Work task: Transcribe the records in full, keeping every word exactly as given.
━━━━━ Given records ━━━━━
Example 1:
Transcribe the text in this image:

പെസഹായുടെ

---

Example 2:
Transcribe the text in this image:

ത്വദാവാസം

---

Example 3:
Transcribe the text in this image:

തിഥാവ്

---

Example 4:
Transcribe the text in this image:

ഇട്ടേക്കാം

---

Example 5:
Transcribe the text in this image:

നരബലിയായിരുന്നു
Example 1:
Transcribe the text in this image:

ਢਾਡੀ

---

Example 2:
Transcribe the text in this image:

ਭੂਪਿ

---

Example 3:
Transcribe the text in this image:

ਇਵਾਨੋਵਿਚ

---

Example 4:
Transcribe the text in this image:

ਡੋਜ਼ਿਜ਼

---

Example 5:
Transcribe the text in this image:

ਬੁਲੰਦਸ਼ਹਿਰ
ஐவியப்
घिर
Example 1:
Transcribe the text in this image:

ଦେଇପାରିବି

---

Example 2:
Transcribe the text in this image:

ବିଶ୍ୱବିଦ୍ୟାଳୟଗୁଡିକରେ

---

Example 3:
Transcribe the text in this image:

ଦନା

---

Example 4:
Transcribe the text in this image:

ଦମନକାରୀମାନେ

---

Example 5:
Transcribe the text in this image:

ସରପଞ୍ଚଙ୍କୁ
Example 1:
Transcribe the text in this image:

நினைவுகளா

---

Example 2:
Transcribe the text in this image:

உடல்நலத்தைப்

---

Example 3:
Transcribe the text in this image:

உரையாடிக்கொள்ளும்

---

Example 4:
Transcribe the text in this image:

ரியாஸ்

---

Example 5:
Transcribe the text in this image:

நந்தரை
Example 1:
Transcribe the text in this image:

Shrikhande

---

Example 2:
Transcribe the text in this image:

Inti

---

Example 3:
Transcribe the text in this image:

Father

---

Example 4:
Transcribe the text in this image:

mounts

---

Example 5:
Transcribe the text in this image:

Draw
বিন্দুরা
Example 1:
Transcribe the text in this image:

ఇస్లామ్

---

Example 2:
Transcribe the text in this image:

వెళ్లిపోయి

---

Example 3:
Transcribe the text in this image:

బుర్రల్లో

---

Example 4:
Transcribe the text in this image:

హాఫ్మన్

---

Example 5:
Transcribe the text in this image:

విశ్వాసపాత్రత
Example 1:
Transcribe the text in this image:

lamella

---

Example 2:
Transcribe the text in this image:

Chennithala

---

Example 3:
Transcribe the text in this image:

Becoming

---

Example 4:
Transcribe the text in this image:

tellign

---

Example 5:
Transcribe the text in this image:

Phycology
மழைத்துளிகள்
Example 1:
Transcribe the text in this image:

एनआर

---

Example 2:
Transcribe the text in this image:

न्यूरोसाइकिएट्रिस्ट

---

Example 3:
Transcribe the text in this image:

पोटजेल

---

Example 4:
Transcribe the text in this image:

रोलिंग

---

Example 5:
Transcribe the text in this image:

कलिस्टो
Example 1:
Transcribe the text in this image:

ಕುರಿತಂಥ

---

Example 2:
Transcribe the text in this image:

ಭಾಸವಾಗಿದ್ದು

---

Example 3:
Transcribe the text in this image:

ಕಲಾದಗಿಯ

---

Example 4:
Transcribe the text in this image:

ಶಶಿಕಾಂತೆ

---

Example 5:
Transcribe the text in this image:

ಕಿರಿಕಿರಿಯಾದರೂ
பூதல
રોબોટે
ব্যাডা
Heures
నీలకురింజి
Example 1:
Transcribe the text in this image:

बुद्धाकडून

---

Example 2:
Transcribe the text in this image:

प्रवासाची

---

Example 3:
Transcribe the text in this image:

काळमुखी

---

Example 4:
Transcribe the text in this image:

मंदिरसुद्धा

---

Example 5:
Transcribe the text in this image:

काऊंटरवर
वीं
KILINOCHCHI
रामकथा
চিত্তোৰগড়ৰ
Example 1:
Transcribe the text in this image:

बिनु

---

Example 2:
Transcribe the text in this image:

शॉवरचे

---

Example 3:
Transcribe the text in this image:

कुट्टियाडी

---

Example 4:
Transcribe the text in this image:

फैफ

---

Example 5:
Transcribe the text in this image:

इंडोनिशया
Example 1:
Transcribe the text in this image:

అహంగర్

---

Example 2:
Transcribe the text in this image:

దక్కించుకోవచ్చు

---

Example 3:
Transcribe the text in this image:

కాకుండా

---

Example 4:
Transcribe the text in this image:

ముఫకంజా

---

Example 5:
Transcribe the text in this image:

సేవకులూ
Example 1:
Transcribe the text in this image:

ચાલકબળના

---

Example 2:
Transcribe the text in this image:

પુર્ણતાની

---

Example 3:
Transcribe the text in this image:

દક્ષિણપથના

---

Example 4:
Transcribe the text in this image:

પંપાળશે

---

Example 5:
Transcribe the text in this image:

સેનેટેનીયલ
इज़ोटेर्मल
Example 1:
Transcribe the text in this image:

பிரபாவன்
━━━━━
Solution to the problem:
Example 1:
Transcribe the text in this image:

പെസഹായുടെ

---

Example 2:
Transcribe the text in this image:

ത്വദാവാസം

---

Example 3:
Transcribe the text in this image:

തിഥാവ്

---

Example 4:
Transcribe the text in this image:

ഇട്ടേക്കാം

---

Example 5:
Transcribe the text in this image:

നരബലിയായിരുന്നു
Example 1:
Transcribe the text in this image:

ਢਾਡੀ

---

Example 2:
Transcribe the text in this image:

ਭੂਪਿ

---

Example 3:
Transcribe the text in this image:

ਇਵਾਨੋਵਿਚ

---

Example 4:
Transcribe the text in this image:

ਡੋਜ਼ਿਜ਼

---

Example 5:
Transcribe the text in this image:

ਬੁਲੰਦਸ਼ਹਿਰ
ஐவியப்
घिर
Example 1:
Transcribe the text in this image:

ଦେଇପାରିବି

---

Example 2:
Transcribe the text in this image:

ବିଶ୍ୱବିଦ୍ୟାଳୟଗୁଡିକରେ

---

Example 3:
Transcribe the text in this image:

ଦନା

---

Example 4:
Transcribe the text in this image:

ଦମନକାରୀମାନେ

---

Example 5:
Transcribe the text in this image:

ସରପଞ୍ଚଙ୍କୁ
Example 1:
Transcribe the text in this image:

நினைவுகளா

---

Example 2:
Transcribe the text in this image:

உடல்நலத்தைப்

---

Example 3:
Transcribe the text in this image:

உரையாடிக்கொள்ளும்

---

Example 4:
Transcribe the text in this image:

ரியாஸ்

---

Example 5:
Transcribe the text in this image:

நந்தரை
Example 1:
Transcribe the text in this image:

Shrikhande

---

Example 2:
Transcribe the text in this image:

Inti

---

Example 3:
Transcribe the text in this image:

Father

---

Example 4:
Transcribe the text in this image:

mounts

---

Example 5:
Transcribe the text in this image:

Draw
বিন্দুরা
Example 1:
Transcribe the text in this image:

ఇస్లామ్

---

Example 2:
Transcribe the text in this image:

వెళ్లిపోయి

---

Example 3:
Transcribe the text in this image:

బుర్రల్లో

---

Example 4:
Transcribe the text in this image:

హాఫ్మన్

---

Example 5:
Transcribe the text in this image:

విశ్వాసపాత్రత
Example 1:
Transcribe the text in this image:

lamella

---

Example 2:
Transcribe the text in this image:

Chennithala

---

Example 3:
Transcribe the text in this image:

Becoming

---

Example 4:
Transcribe the text in this image:

tellign

---

Example 5:
Transcribe the text in this image:

Phycology
மழைத்துளிகள்
Example 1:
Transcribe the text in this image:

एनआर

---

Example 2:
Transcribe the text in this image:

न्यूरोसाइकिएट्रिस्ट

---

Example 3:
Transcribe the text in this image:

पोटजेल

---

Example 4:
Transcribe the text in this image:

रोलिंग

---

Example 5:
Transcribe the text in this image:

कलिस्टो
Example 1:
Transcribe the text in this image:

ಕುರಿತಂಥ

---

Example 2:
Transcribe the text in this image:

ಭಾಸವಾಗಿದ್ದು

---

Example 3:
Transcribe the text in this image:

ಕಲಾದಗಿಯ

---

Example 4:
Transcribe the text in this image:

ಶಶಿಕಾಂತೆ

---

Example 5:
Transcribe the text in this image:

ಕಿರಿಕಿರಿಯಾದರೂ
பூதல
રોબોટે
ব্যাডা
Heures
నీలకురింజి
Example 1:
Transcribe the text in this image:

बुद्धाकडून

---

Example 2:
Transcribe the text in this image:

प्रवासाची

---

Example 3:
Transcribe the text in this image:

काळमुखी

---

Example 4:
Transcribe the text in this image:

मंदिरसुद्धा

---

Example 5:
Transcribe the text in this image:

काऊंटरवर
वीं
KILINOCHCHI
रामकथा
চিত্তোৰগড়ৰ
Example 1:
Transcribe the text in this image:

बिनु

---

Example 2:
Transcribe the text in this image:

शॉवरचे

---

Example 3:
Transcribe the text in this image:

कुट्टियाडी

---

Example 4:
Transcribe the text in this image:

फैफ

---

Example 5:
Transcribe the text in this image:

इंडोनिशया
Example 1:
Transcribe the text in this image:

అహంగర్

---

Example 2:
Transcribe the text in this image:

దక్కించుకోవచ్చు

---

Example 3:
Transcribe the text in this image:

కాకుండా

---

Example 4:
Transcribe the text in this image:

ముఫకంజా

---

Example 5:
Transcribe the text in this image:

సేవకులూ
Example 1:
Transcribe the text in this image:

ચાલકબળના

---

Example 2:
Transcribe the text in this image:

પુર્ણતાની

---

Example 3:
Transcribe the text in this image:

દક્ષિણપથના

---

Example 4:
Transcribe the text in this image:

પંપાળશે

---

Example 5:
Transcribe the text in this image:

સેનેટેનીયલ
इज़ोटेर्मल
Example 1:
Transcribe the text in this image:

பிரபாவன்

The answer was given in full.